Vu la procédure suivante :

M. A...B..., à l'appui de sa requête présentée devant la cour administrative d'appel de Lyon tendant à l'annulation du jugement n° 1501428 du 4 mai 2017 du tribunal administratif de Grenoble rejetant sa demande tendant la réduction des cotisations d'impôt sur le revenu acquittées au titre des années 2011 à 2013, a présenté deux mémoires, enregistrés les 12 et 30 octobre 2017 au greffe de la cour, en application de l'article 23-1 de l'ordonnance n° 58-1067 du 7 novembre 1958, par lesquels il soulève une question prioritaire de constitutionnalité.

Par une ordonnance n° 17LY02395 du 10 novembre 2017, enregistrée le 13 novembre 2017 au secrétariat du contentieux du Conseil d'État, le président de la 2ème chambre de la cour administrative d'appel de Lyon a décidé, par application des dispositions de l'article 23-2 de l'ordonnance n° 58-1067 du 7 novembre 1958, de transmettre au Conseil d'Etat cette question relative à la conformité aux droits et libertés garantis par la Constitution des dispositions de l'article 199 undecies B du CGI, dans leur rédaction issue de l'article 98 de la loi du 29 décembre 2010 de finances pour 2011.

Vu les autres pièces du dossier ;

Vu :

- la Constitution, notamment son Préambule et son article 61-1 ;

- l'ordonnance n° 58-1067 du 7 novembre 1958 ;

- la loi n° 2010-1657 du 29 décembre 2010, notamment son article 98 ;

- le code général des impôts ;

- le code de justice administrative ;

Après avoir entendu en séance publique :

- le rapport de Mme Marie-Gabrielle Merloz, maître des requêtes,

- les conclusions de M. Yohann Bénard, rapporteur public.

_TRAVAIL DEMANDÉ_.
1: Reproduisez le passage du texte présenté qui va de « M. A...B..., à l'appui » à « prioritaire de constitutionnalité. », ces deux extrémités comprises.
2: D'après le texte présenté, quelle juridiction a rendu le jugement n° 1501428 du 4 mai 2017 ?

_EXTRAIT DES DONNÉES_.
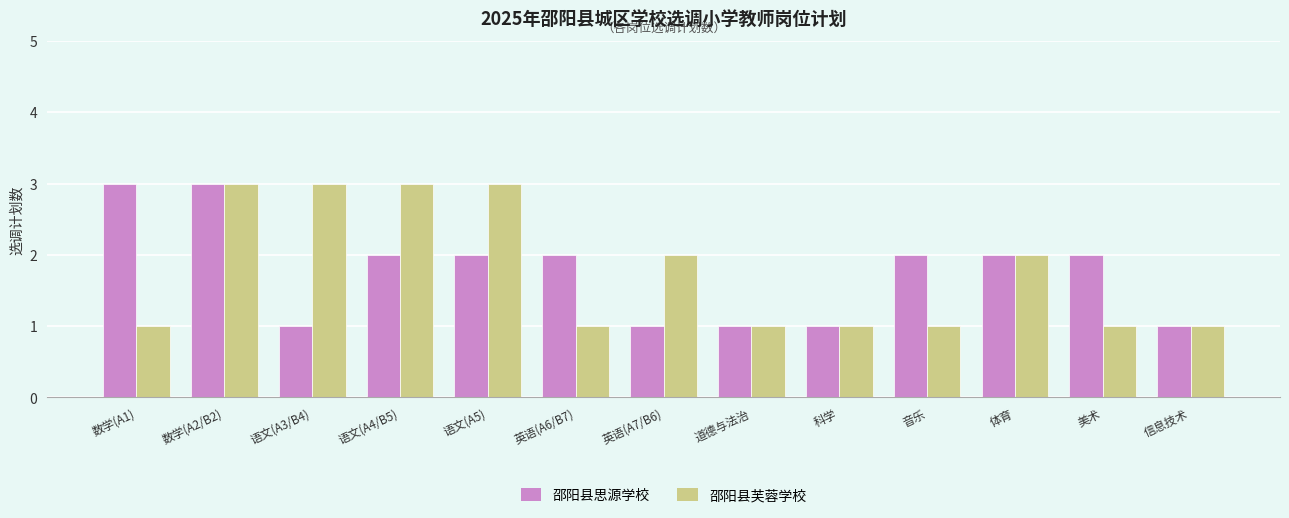

Is it true that 邵阳县芙蓉学校 equals 2 at 体育?

True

_RÉPONSES PAR CONSIGNE_.
1:
M. A...B..., à l'appui de sa requête présentée devant la cour administrative d'appel de Lyon tendant à l'annulation du jugement n° 1501428 du 4 mai 2017 du tribunal administratif de Grenoble rejetant sa demande tendant la réduction des cotisations d'impôt sur le revenu acquittées au titre des années 2011 à 2013, a présenté deux mémoires, enregistrés les 12 et 30 octobre 2017 au greffe de la cour, en application de l'article 23-1 de l'ordonnance n° 58-1067 du 7 novembre 1958, par lesquels il soulève une question prioritaire de constitutionnalité.

2: Le tribunal administratif de Grenoble.